The IRS released the final regulations for Phase III of cost basis reporting of debt instruments, options and single stock futures on April 18, and the tax profession is sorting out what the new rules mean and how they will affect firms and their clients.

This phase generally takes effect beginning Jan. 1, 2014, and is likely to be the most complex of the three phases to implement. More complex debt will be subject to reporting starting on Jan. 1, 2016. The rules require accommodating basis adjustment tax calculations for Original Issue Discount, bond premium and market discount that must be integrated with other basis adjustments for corporate actions and wash sales, as well as the lot relief rules for determining which positions are sold.

Job Dennison, senior vice president of investment reporting at Scivantage, a technology provider for the financial services industry, explained some of the implications of the new regulations.

“There is still some digestion going on,” he said in an interview Monday. “There are two or three points that really stand out as problematic for the industry as a whole and will take some doing to get implemented. One of the bigger things is the identification from a fixed income standpoint of covered versus noncovered. Initially, when they postponed back in 2012 from 2013 to 2014, the indication was that in 2014 it would be all in. All of the fixed income instruments were expected to would be covered. However, they backed off from that position, which is a bit of a mixed blessing, in the sense that they’re taking and categorizing the fixed income universe into simple to complex. Rather than looking at everything as covered, there are going to be subcategories of all the fixed income instruments into whether they are simple or complex. And everybody has to make sure that they have the data available to make that assessment and then indicate that to the cost basis processing engine.”

That could be a challenging aspect for cost basis reporting. “It’s not necessarily inherent in a back office system that you have that clear indication of what that particular fixed income instrument is and whether or not it falls into one category or the other right now,” said Dennison. “They’re going to have to work through that, and those of us who are providing cost basis processing will have our own set of work to do to make sure that we interpret that correctly and process it correctly from the standpoint of day-to-day transaction processing. That’s one of the key elements: basically having a really good taxonomy of the fixed income instruments, and understanding where they are simple or complex as described by the IRS.”

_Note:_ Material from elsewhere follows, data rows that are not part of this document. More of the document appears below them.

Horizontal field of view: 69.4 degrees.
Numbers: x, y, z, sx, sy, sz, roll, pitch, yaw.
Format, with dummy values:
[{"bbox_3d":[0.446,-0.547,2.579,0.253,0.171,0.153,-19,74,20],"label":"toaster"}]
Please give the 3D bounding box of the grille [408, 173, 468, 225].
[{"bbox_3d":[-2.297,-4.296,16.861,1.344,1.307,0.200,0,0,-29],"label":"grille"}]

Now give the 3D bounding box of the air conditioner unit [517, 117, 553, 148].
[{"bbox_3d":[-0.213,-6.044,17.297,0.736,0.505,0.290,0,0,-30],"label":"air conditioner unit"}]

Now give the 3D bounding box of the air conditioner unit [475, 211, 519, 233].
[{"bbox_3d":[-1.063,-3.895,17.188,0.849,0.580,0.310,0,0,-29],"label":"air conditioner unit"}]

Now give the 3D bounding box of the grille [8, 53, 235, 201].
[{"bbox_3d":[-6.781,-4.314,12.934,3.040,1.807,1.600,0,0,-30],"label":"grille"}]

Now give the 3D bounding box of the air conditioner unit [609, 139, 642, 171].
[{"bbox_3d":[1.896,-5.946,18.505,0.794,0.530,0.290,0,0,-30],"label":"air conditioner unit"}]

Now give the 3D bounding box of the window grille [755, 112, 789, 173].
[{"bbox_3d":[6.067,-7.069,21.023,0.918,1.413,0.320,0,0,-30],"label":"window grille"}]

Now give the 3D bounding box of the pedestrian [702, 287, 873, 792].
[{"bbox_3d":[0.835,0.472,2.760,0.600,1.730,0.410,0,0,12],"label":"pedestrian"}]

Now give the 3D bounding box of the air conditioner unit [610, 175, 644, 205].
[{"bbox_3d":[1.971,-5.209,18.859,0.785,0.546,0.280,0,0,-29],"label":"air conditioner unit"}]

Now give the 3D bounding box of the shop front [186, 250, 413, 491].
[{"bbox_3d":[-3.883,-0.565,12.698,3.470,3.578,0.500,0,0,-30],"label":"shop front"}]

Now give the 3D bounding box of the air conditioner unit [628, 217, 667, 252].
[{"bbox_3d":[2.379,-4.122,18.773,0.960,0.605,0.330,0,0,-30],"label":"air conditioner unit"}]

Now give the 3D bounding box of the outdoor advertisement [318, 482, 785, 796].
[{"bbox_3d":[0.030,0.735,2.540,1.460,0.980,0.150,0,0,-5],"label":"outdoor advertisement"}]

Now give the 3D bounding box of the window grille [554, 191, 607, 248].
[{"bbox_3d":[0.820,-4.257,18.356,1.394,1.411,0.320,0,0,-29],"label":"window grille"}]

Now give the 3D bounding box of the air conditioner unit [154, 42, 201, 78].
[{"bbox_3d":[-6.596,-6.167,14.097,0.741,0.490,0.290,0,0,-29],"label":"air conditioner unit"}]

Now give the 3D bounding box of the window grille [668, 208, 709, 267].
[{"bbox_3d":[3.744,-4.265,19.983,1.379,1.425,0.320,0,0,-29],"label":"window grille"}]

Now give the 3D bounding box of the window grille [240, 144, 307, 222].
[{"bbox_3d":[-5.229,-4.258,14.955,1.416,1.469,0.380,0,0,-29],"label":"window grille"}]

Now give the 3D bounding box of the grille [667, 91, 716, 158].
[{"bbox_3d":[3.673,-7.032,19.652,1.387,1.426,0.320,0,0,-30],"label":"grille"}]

The dividing line between simple and complex isn’t so simple, though. “The main way I would characterize is whether it is consistently adjusted or does it have flexible possibilities in terms of adjustment to maturity. That really seems to be the deciding factor,” said Dennison. “Then there are certain fixed instrument with all entities and categories. There is a kind of laundry list of things we would consider less complex or more complex, things with stepped rates or convertible debts, anything making payments in foreign currency. There’s a large list of conditions essentially that will define whether it’s complex or not. The way I would characterize them is are you getting a fixed yield or fixed maturity? That’s seems to define simple. Anything that is not fixed yield or fixed maturity is complex. That’s a simplistic rule, but that seems to be the breakout to me.”

One of the other bigger surprises within the fixed income and options final regulations was the announcement that client elections would also be supported, according to Dennison. “That came out of the need to kind of balance if one firm was tracking client elections vs. another was not, and the transfer activity between those two firms, you would have inconsistency if you were not tracking that information," he said. "I think the IRS realized that we’re going to have to go all in on that as well. We’re going to need to support these market elections so that the adjustments are computed correctly for when transfers occur. That really came down to the requirement that all the cost basis systems will need to track this information, much like they do for the early release method for cost basis, first in first out, similar to the concept of tracking elections for fixed income instruments at the client level. What are the client elections and what are they selecting? We will ultimately capture that and produce the correct results based on that. But it does mean that now you’re not being expected to produce just one default result for reporting to the IRS. You’re going to have to produce whatever result based on whatever the election is. And that adds complexity and that is something people are probably maneuvering relatively quickly now to make sure that we can address by the 2014 implementation date.”